The top three news stories of the week, as chosen by our resident students. This week’s top stories include plans for open access on scientific publications, using AI for image analysis and new findings in mitochondrial inheritance.
By Eduardo Serna Morales
China backs Plan S for open access on science publications
On September 4th, research funders from 11 European countries launched a plan to make all publications resulting from their funding complete and immediate open access by 2020 (See a note from PlosOne here and from Nature News here). The European Commission and the European Research Council immediately backed this plan, while two of the world’s larger medical research charities, the Bill and Melinda Gates Foundation and the Wellcome Trust, joined the “cOAlition S” on November 5th (See the press release here).
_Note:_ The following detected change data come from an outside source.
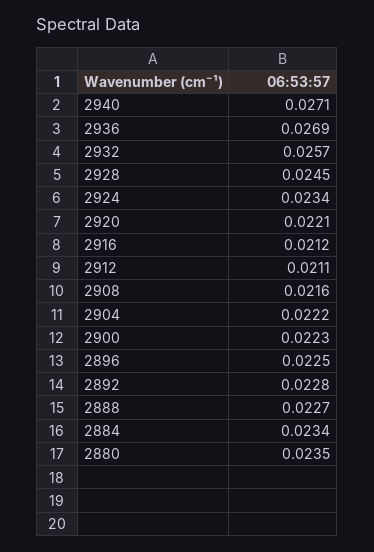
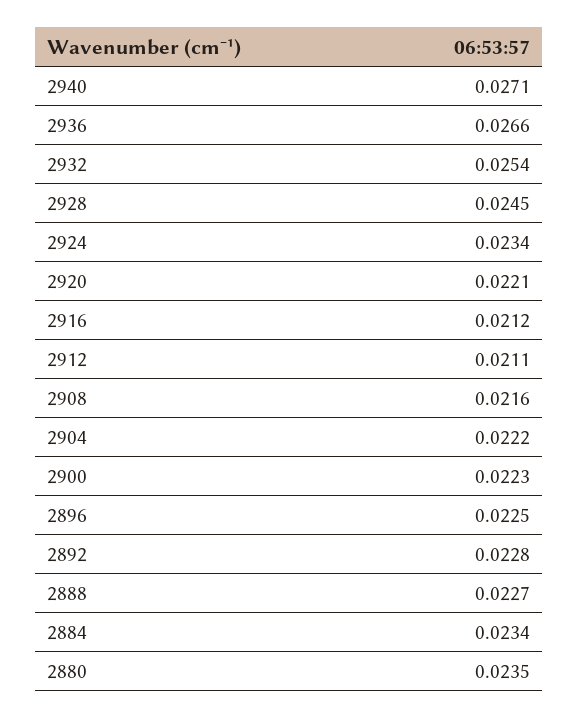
  {
    "2940": 0.0271,
-   "2936": 0.0269,
+   "2936": 0.0266,
-   "2932": 0.0257,
+   "2932": 0.0254,
    "2928": 0.0245,
    "2924": 0.0234,
    "2920": 0.0221,
    "2916": 0.0212,
    "2912": 0.0211,
    "2908": 0.0216,
    "2904": 0.0222,
    "2900": 0.0223,
    "2896": 0.0225,
    "2892": 0.0228,
    "2888": 0.0227,
    "2884": 0.0234,
    "2880": 0.0235
  }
Since then, a fierce debate has been going on between the backers and detractors of Plan S, especially from the big research publishing companies that defend their business model as the only way to secure high-quality scientific research on the future. Nonetheless, Plan S has received a huge boost by an open letter from 1778 researchers from all over the world (that can be found here) and a statement from Chinese librarians’ and funders on December 5th in support of their pledges for complete and immediate open access science.
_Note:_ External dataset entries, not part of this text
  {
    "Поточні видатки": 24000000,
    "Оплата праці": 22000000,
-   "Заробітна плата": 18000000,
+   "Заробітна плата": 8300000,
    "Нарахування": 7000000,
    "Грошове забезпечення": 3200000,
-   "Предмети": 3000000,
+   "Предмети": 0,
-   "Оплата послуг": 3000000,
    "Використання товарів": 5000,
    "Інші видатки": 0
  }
Now that China, the Wellcome Trust and the Bill and Melinda Gates Foundation have made Plan S a global initiative, is possible that other scientific funders from all over the world join this initiative in the future. In spite of that, it’s difficult to predict if Nature, Science, Cell and other journals that control around 85% of scientific publications will change their access policies to comply with these new guidelines. Regardless of the outcome, the public debate about open access in science will be beneficial for the future of academia and science overall. No matter which side you are supporting, you can be part of the conversation on Twitter by using the hashtags #PlanS and #OpenAccess.
Using Deep Learning for image restoration in fluorescence microscopy
Nowadays it’s very common to find interesting stories in social media and newspapers about how Artificial Intelligence (AI) could completely change the future of humankind. Although we all know that companies like Google, Facebook or Amazon are using Big Data, Image Convolution and other AI approaches for their platforms, there are very few cases in which non-specialists users can take direct advantage of this tools for their own purpose.
This is also true in the biological sciences, where the recent boost of scientific research using AI approaches is the result of interdisciplinary collaborations with AI experts. But as the field advances, these tools will be within reach of more people in the future. That’s one of the reasons that makes the recent paper from a group of scientists at the Center for Systems Biology in Dresden published in Nature Methods so interesting.
They trained content-aware image restoration (CARE) networks to restore fluorescence microscopy images in tasks like image denoising, surface projection, recovery of isotropic resolution and the restoration of sub-diffraction structures. And on top of that, the best part is that all their image restoration methods are freely available as open source software in Python, FIJI and KNIME through their GitHub!
If you work using fluorescence microscopy, this could be a great tool to save a lot of time and work, enhance the quality of your images and solve technical problems related to laser power and resolution. For using it you just need basic knowledge of python and to follow the instructions at the CARE GitHub. In no time you could be training a convolutional neural network with your own data, leaving AI to do its magic with your images, and generate a personalized FIJI plugin for improving similar sets of data in the future with just one click. Welcome to the future.
The curious case of paternal mitochondrial DNA
We can find an exception to almost any rule, and this time was the turn for the textbook definition of mitochondrial DNA (mtDNA) transmission in humans. Mitochondria (and thus mtDNA) are transmitted to sequential generations exclusively through the mother after an active elimination of paternal mitochondria. This mechanism is central for some genealogical DNA testing and for inherited mitochondrial diseases.
It was previously known that most of us have around 0.1% of paternal mtDNA, which is considered as negligible, but a recent publication on the journal PNAS showed biparental transmission of mtDNA in 17 members in three unrelated multigeneration families. Where the levels of paternal mtDNA ranged between 24 to 76%. These results were confirmed by three independent laboratories and new blood samples to discard a false positive.
Although maternal inheritance remains as the dominant form of mtDNA transmission, this new discovery could bring an opportunity to better understand the molecular mechanisms of mitochondrial inheritance and could be key for new treatments to avoid inherited mitochondrial diseases.